Voraussetzungen des übergesetzlichen Notstands


Ist eine Notstandshandlung weder vom entschuldigenden Notstand noch vom Notwehrexzess erfasst, so kann der Täter und dessen Tathandlung dennoch durch den übergesetzlichen Notstand entschuldigt sein, damit dessen Schuld entfällt. Dies kann der Fall sein, wenn bei der ethischen Gesamtbewertung festgestellt wird, dass der Täter ein erheblich schwereres Unheil verhindert hat. Da in Deutschland das sogenannte Schuldprinzip gilt, wird der Täter, wenn er im übergesetzlichen Notstand handelt, dann nicht bestraft.

Die Voraussetzung hierfür ist, dass eben kein entschuldigender Notstand und kein Notwehrexzess vorliegt. Die Fälle des übergesetzlichen Notstandes sind selten und dann meist auch von einem regen Medieninteresse begleitet. So beriefen sich einige Ärzte des Nationalsozialismus auf diesen Notstand, da sie, wenn sie sich geweigert hätten die Menschen zu selektieren, wohl gegen andere regimetreuere Ärzte ausgetauscht worden wären und folglich wahrscheinlich diese Entscheidung mit ihrem Leben bezahlt hätten. Tatsächlich wurden einige Ärzte aufgrund dieser Argumentation von den Gerichten der Siegermächte freigesprochen.

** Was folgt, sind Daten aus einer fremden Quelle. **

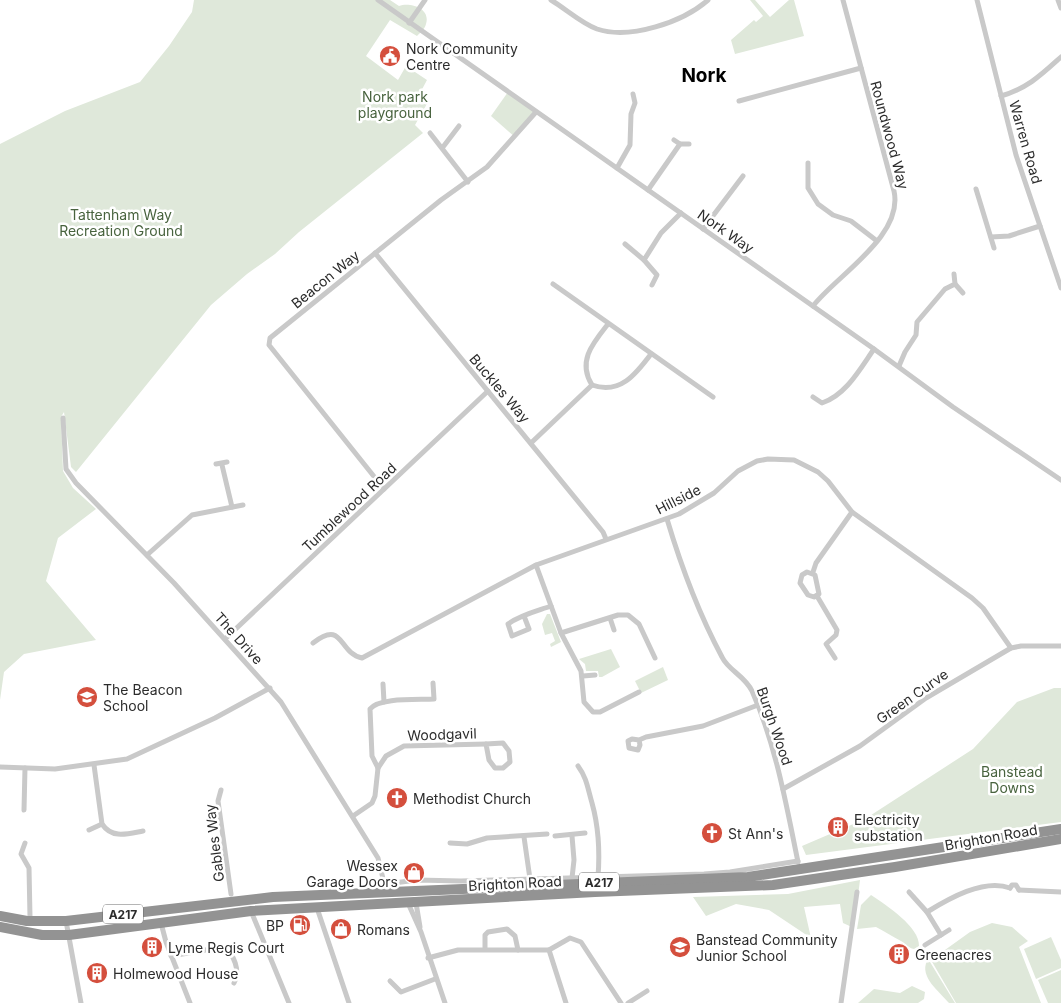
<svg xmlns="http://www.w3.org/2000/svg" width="1061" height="1003" viewBox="0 0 1061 1003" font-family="Inter,sans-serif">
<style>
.green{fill:#dfe8da}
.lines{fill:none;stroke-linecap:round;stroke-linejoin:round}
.street{stroke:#c9c9c9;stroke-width:5}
.highway{stroke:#939393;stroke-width:10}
.labels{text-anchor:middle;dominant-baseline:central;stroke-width:5;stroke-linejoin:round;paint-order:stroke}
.shield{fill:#fff;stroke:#6b6b6b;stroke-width:1}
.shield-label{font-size:12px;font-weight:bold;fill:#2c2c2c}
.poi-label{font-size:14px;fill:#2c2c2c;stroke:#fff;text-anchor:start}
.park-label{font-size:14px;fill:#48633e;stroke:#fff}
.street-label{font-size:14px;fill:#2c2c2c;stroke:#fff}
.district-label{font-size:19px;font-weight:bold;fill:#000;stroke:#fff}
</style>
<rect width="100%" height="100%" fill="#fff"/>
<!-- green -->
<g class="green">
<path d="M194,0H390L399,6C410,2 431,8 426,24C425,29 420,33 417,36L390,20L366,56L398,80L406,66L427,80L419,95L428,102L415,125L423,133L299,232L275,254L247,274L211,305L76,472L71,467L64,412L61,417L63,471L73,488L96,509L58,538L46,581L96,640L24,654L4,672L0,700V144L65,111L140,82L169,46L192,12Z"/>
<path d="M750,0H755L770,17L789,0H794L804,36L735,54L731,40L754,20L756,22L763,16Z"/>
<path d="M508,92L536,112L515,137L491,116Z"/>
<path d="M547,614H550L561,642L551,647L550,644L555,641L552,633L545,635L542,624Z"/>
<path d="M611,649L620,667L602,677H599L598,671H586L585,664L579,659Z"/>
<path d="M663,667L668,680L641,693L635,681Z"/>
<path d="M1054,688H1061V822L806,855L802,846L865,819L973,749L1017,702Z"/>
<path d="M860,880L854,928L843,923L840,904L804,907L811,938L769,910L736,904L706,916L693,897L788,894Z"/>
<path d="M871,895C886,905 920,927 919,946L914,949C908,948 907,944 901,941C892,936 885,932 876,927L857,929L861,905Z"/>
<path d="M992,923L1012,927L1028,941L1019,947L1041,1003H956L931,960L970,932Z"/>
<path d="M1051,937L1061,960V968L1036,979L1024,949Z"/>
<path d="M927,961L930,962L955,1003H949C940,992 919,977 927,961Z"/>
<path d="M1061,970V1003H1048L1038,980Z"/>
<path d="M912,986L925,992L924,999L918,1003H858L874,989L900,993Z"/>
</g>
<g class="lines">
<!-- street -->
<g class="street">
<path d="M378,0L874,349L953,407L1061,480"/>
<path d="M551,0C566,9 581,23 597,29C630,40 683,22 708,0"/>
<path d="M977,0L1016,155L1061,288"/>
<path d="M1058,0L1061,8"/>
<path d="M409,23L425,0"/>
<path d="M1001,96C1028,88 1041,75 1061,57"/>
<path d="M739,101L861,68"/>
<path d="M430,133L468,182"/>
<path d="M680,144H689"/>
<path d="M443,147L459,126"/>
<path d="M808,163V188L818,204L833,215L851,221L877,241"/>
<path d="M617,168L630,145L631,114L635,103L633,94"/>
<path d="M976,189L994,248"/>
<path d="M648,190L680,144L674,140"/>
<path d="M703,229L743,176"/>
<path d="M991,237L1009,236L1040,226"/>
<path d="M625,244L644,260L661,233L681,213"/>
<path d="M375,253L603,532L606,539"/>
<path d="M644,260L657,275L652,285"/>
<path d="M553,284L713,397"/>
<path d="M955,284L963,293"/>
<path d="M813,306C837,275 904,236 894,191L843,0"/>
<path d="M608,324C593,343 577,361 592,385C620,395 636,374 651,354"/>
<path d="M899,366L905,352L916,335L917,322L945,289L955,284L954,274"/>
<path d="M813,397L822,403C846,395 860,369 874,349"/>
<path d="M63,418L66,469L76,483L174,583L281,702L378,858L386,891"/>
<path d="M531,443L592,385"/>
<path d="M216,464L227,462"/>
<path d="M222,465L232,507"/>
<path d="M384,489L269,345L270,338L441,200L487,167L536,112"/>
<path d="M667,519C681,566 699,614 722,657C728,670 745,676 752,691C776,745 786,804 798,862"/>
<path d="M147,555L192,515L243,505"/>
<path d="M536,565L561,633L581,671L584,702L593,712H600L639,692"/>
<path d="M807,572L815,575L819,594L814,597L808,595L800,583L802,575Z"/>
<path d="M813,572L816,563L852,512"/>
<path d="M817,596L837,630L836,635L826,644L835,658"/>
<path d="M524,616L529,629L512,636L508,624C520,615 537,611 551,606"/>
<path d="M610,618L614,630"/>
<path d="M561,633L618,615H628L639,624L655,658"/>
<path d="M225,639L488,391"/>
<path d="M313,643C344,619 338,653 362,658L536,565L679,514L714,493L738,471L757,461L768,459L794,460L818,472L828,481L852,512L972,598L983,608L1011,648"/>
<path d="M583,676L595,675"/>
<path d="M383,684L384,702"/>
<path d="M639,740L640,745L638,750L629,748L628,741L632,739L639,740L646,737L703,726L758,705"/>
<path d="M503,743L509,751L510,762L503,768H495L489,760L486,744Z"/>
<path d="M94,765L102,824C112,839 127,834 143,831"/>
<path d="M578,766C587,778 588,790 592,803C599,828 600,851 598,877"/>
<path d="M0,767L55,769L127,759L215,718L270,688"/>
<path d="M378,768L386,756L404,746L486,744"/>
<path d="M783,789L860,746L926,698L1011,648L1021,646H1061"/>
<path d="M221,790L218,801L231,894"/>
<path d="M24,810L25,768"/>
<path d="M353,816L372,803L375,796L378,768L372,756L370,709C379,697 419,700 434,699L433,683"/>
<path d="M89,830L102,824"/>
<path d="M555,836L585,833"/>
<path d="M524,837L530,879"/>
<path d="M25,843L21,854L29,868L30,917"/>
<path d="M450,843L467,844L487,838L547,834"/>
<path d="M572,878L574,860L572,836"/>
<path d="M386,884L417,880L461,881L704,874L730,872L798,861"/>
<path d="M1010,888L1012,885H1016L1019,890"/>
<path d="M1019,890L1061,892"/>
<path d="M909,892L927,912C948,899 984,878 1010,888"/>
<path d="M408,903L421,932L445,1003"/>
<path d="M416,903L420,927"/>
<path d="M317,908L349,1003"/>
<path d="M251,911L289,1003"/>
<path d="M66,921L81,1003"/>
<path d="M161,923L166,942L190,1003"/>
<path d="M941,935L949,930"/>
<path d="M925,945L941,935L927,912"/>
<path d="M485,949V935L488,932L507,929L515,936L518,950"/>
<path d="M549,950L566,1003"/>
<path d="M171,956L223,947C234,953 241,972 234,983"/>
<path d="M428,958L458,950H549L570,938L581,942L621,1003"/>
<path d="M390,981L401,992L435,979"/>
<path d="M628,1003L647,991"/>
<path d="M841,1003L857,892"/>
</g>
<!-- highway -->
<g class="highway">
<path d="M0,916L27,921H66L273,897L748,877L1061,829"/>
<path d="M0,927L42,935H69L251,911L595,892L773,885L895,867L1061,839"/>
</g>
</g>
<!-- icons -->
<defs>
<g id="civic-disc" transform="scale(1.125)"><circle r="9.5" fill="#d44f3d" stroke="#fff"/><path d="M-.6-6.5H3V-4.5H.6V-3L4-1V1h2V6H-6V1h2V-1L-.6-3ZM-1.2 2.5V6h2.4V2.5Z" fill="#fff"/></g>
<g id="school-disc" transform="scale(1.125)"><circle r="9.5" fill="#d44f3d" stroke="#fff"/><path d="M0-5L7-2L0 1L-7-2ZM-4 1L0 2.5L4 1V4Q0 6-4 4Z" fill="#fff"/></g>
<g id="church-disc" transform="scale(1.125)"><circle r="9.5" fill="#d44f3d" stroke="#fff"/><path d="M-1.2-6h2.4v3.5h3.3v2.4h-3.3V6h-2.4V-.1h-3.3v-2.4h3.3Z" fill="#fff"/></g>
<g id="building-disc" transform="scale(1.125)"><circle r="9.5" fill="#d44f3d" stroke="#fff"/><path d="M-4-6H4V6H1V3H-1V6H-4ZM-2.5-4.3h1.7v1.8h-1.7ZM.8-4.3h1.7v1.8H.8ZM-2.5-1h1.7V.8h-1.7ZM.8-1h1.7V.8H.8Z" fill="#fff"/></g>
<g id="shop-disc" transform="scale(1.125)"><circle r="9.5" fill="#d44f3d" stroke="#fff"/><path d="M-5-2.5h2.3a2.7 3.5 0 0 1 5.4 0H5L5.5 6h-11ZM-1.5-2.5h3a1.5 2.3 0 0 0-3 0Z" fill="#fff"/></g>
<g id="fuel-disc" transform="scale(1.125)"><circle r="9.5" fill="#d44f3d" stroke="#fff"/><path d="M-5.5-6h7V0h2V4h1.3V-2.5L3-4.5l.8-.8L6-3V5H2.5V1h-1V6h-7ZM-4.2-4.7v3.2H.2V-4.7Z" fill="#fff"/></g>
</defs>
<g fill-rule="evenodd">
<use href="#civic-disc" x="390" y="56"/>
<use href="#school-disc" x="87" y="697"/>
<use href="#church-disc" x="397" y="798"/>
<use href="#building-disc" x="838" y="827"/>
<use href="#church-disc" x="712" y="833"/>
<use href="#shop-disc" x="414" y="873"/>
<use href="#fuel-disc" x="300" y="925"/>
<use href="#shop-disc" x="341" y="929"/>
<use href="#building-disc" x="152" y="947"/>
<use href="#school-disc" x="680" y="947"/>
<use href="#building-disc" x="899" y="954"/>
<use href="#building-disc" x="97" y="973"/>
</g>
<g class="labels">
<!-- shield labels -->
<g class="shield">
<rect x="579" y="872.5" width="40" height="19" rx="4"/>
<rect x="103" y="904.5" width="40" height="19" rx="4"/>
</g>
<g class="shield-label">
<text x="599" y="882">A217</text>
<text x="123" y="914">A217</text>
</g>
<!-- poi labels -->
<g class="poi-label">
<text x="406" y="48">Nork Community<tspan x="406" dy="16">Centre</tspan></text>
<text x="103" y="689">The Beacon<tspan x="103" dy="16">School</tspan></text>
<text x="413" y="798">Methodist Church</text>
<text x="854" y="819">Electricity<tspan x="854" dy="16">substation</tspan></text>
<text x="728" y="833">St Ann's</text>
<text x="398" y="865" text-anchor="end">Wessex<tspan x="398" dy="16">Garage Doors</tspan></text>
<text x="284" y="925" text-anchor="end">BP</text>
<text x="357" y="929">Romans</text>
<text x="696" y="939">Banstead Community<tspan x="696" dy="16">Junior School</tspan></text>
<text x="168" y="947">Lyme Regis Court</text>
<text x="915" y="954">Greenacres</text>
<text x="113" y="973">Holmewood House</text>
</g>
<!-- park labels -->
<g class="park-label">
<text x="395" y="96">Nork park<tspan x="395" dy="16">playground</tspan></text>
<text x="121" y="214">Tattenham Way<tspan x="121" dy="16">Recreation Ground</tspan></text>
<text x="1012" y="771">Banstead<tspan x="1012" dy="16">Downs</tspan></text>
</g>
<!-- street labels -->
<g class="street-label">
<text transform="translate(890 135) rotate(75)">Roundwood Way</text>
<text transform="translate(1026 142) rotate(74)">Warren Road</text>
<text transform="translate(726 231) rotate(35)">Nork Way</text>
<text transform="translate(325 279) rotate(-39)">Beacon Way</text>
<text transform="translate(500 388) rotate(50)">Buckles Way</text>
<text transform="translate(678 499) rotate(-27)">Hillside</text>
<text transform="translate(349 507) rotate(-43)">Tumblewood Road</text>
<text transform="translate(239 638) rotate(48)">The Drive</text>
<text transform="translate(912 696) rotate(-35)">Green Curve</text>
<text transform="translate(775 726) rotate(71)">Burgh Wood</text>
<text transform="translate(442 734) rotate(-2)">Woodgavil</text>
<text transform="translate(991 837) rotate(-10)">Brighton Road</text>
<text transform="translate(214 843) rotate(-97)">Gables Way</text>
<text transform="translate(515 883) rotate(-3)">Brighton Road</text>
</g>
<!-- district labels -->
<g class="district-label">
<text x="704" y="75">Nork</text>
</g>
</g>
</svg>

Aber auch bei anderen Pflichtenkollisionen ist der Notstand denkbar. Zuletzt diskutiert wurde er bei dem Gesetzesentwurf des deutschen Bundestages, Flugzeuge, die von Terroristen entführt werden, mit Jagdkampfflugzeugen der Luftwaffe abschießen zu können. Dies hätte das Ziel, dass die Terroristen diese Flugzeuge nicht, wie im September 2001 geschehen, als fliegende Waffen einsetzen können. Das Bundesverfassungsgericht lehnte diesen Gesetzesentwurf allerdings ab, da er nicht mit der Verfassung Deutschlands, also mit dem Grundgesetz, vereinbar ist. Diskutiert wurde der übergesetzliche Notstand auch im Prozess gegen einen hohen Polizeibeamten, der einem Entführer in einem bekannten Entführungsfall in Frankfurt am Main mit Folter unter ärztlicher Aufsicht drohte, sollte der Entführer nicht das Versteck eines entführten Kindes verraten.

Hätte man den Entführer durch etwaige Folter dazu bringen können, das Versteck des Kindes zu verraten, so hätte man es womöglich noch lebend finden können. In einem solchen speziellen Fall, so dachte der ranghohe Polizist, überwiege das Rechtsgut Leben des Entführungsopfers gegenüber dem Rechtsgut der körperlichen Unversehrtheit des Entführers. Wobei es bei diesem nicht zu bleibenden Verletzungen kommen sollte. Allerdings sah das Landgericht in Frankfurt am Main dies anders und schloss wegen milderer Möglichkeiten den übergesetzlichen Notstand aus.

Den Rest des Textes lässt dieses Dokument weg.